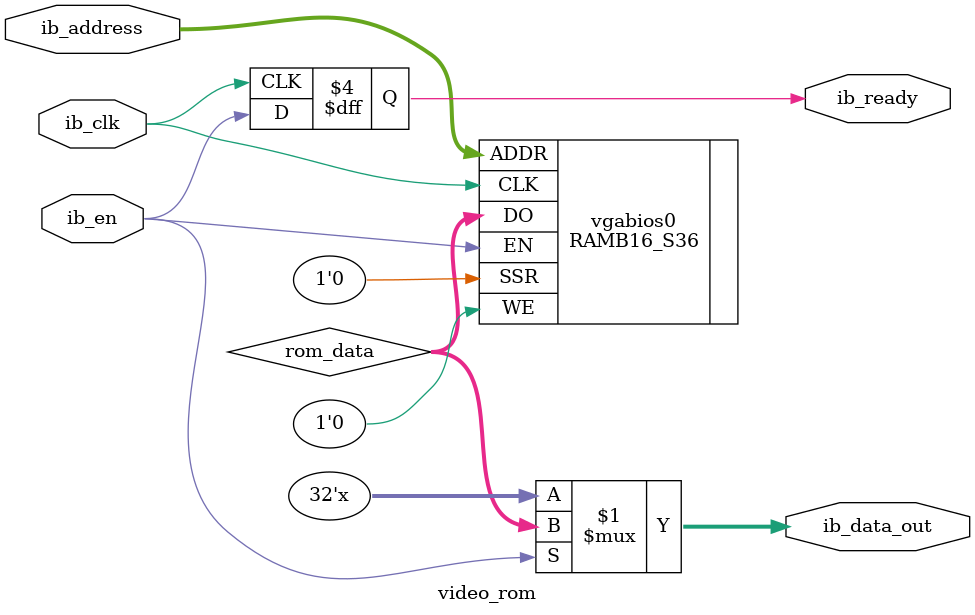
<source format=v>
module video_rom( ib_clk, ib_en, ib_ready, ib_address, ib_data_out );
	
	input	ib_clk;
	input	ib_en;
	output	ib_ready;
	input	[8:0]	ib_address;	//	How to handle 16/32-bit reads?
	output	[31:0]	ib_data_out;
	
	reg		ib_ready	= 0;
	wire	[31:0]	rom_data;
	
	assign	ib_data_out	= ib_en ? rom_data : 32'bz;
	
	//------------------------------------------
	//	Minimal VGA Bios Implementation
	//------------------------------------------
	
//	The VGA Bios file is loaded into a Xilinx RAM block
`include "../data/vgabios.v"
	
	always @(posedge ib_clk)
		ib_ready	<= ib_en;
		
	
	RAMB16_S36 vgabios0 (
		.CLK(ib_clk),
		.EN(ib_en),
		.WE(1'b0),		// ROMs are read only
		.ADDR(ib_address),	// 9-bit address bus
		.SSR(1'b0),
		.DO(rom_data)
		//.DI(ib_data_in)
	);
	
endmodule	//	video_rom

</source>
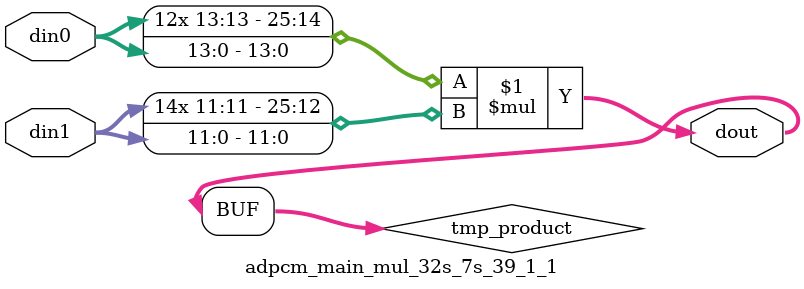
<source format=v>

`timescale 1 ns / 1 ps

  module adpcm_main_mul_32s_7s_39_1_1(din0, din1, dout);
parameter ID = 1;
parameter NUM_STAGE = 0;
parameter din0_WIDTH = 14;
parameter din1_WIDTH = 12;
parameter dout_WIDTH = 26;

input [din0_WIDTH - 1 : 0] din0; 
input [din1_WIDTH - 1 : 0] din1; 
output [dout_WIDTH - 1 : 0] dout;

wire signed [dout_WIDTH - 1 : 0] tmp_product;













assign tmp_product = $signed(din0) * $signed(din1);








assign dout = tmp_product;







endmodule

</source>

+---+

Exercise prompt: Pictures in the records above are left out; print everything else exactly as written.

Task result:
<source format=v>
module video_rom( ib_clk, ib_en, ib_ready, ib_address, ib_data_out );
	
	input	ib_clk;
	input	ib_en;
	output	ib_ready;
	input	[8:0]	ib_address;	//	How to handle 16/32-bit reads?
	output	[31:0]	ib_data_out;
	
	reg		ib_ready	= 0;
	wire	[31:0]	rom_data;
	
	assign	ib_data_out	= ib_en ? rom_data : 32'bz;
	
	//------------------------------------------
	//	Minimal VGA Bios Implementation
	//------------------------------------------
	
//	The VGA Bios file is loaded into a Xilinx RAM block
`include "../data/vgabios.v"
	
	always @(posedge ib_clk)
		ib_ready	<= ib_en;
		
	
	RAMB16_S36 vgabios0 (
		.CLK(ib_clk),
		.EN(ib_en),
		.WE(1'b0),		// ROMs are read only
		.ADDR(ib_address),	// 9-bit address bus
		.SSR(1'b0),
		.DO(rom_data)
		//.DI(ib_data_in)
	);
	
endmodule	//	video_rom

</source>
<source format=v>

`timescale 1 ns / 1 ps

  module adpcm_main_mul_32s_7s_39_1_1(din0, din1, dout);
parameter ID = 1;
parameter NUM_STAGE = 0;
parameter din0_WIDTH = 14;
parameter din1_WIDTH = 12;
parameter dout_WIDTH = 26;

input [din0_WIDTH - 1 : 0] din0; 
input [din1_WIDTH - 1 : 0] din1; 
output [dout_WIDTH - 1 : 0] dout;

wire signed [dout_WIDTH - 1 : 0] tmp_product;













assign tmp_product = $signed(din0) * $signed(din1);








assign dout = tmp_product;







endmodule

</source>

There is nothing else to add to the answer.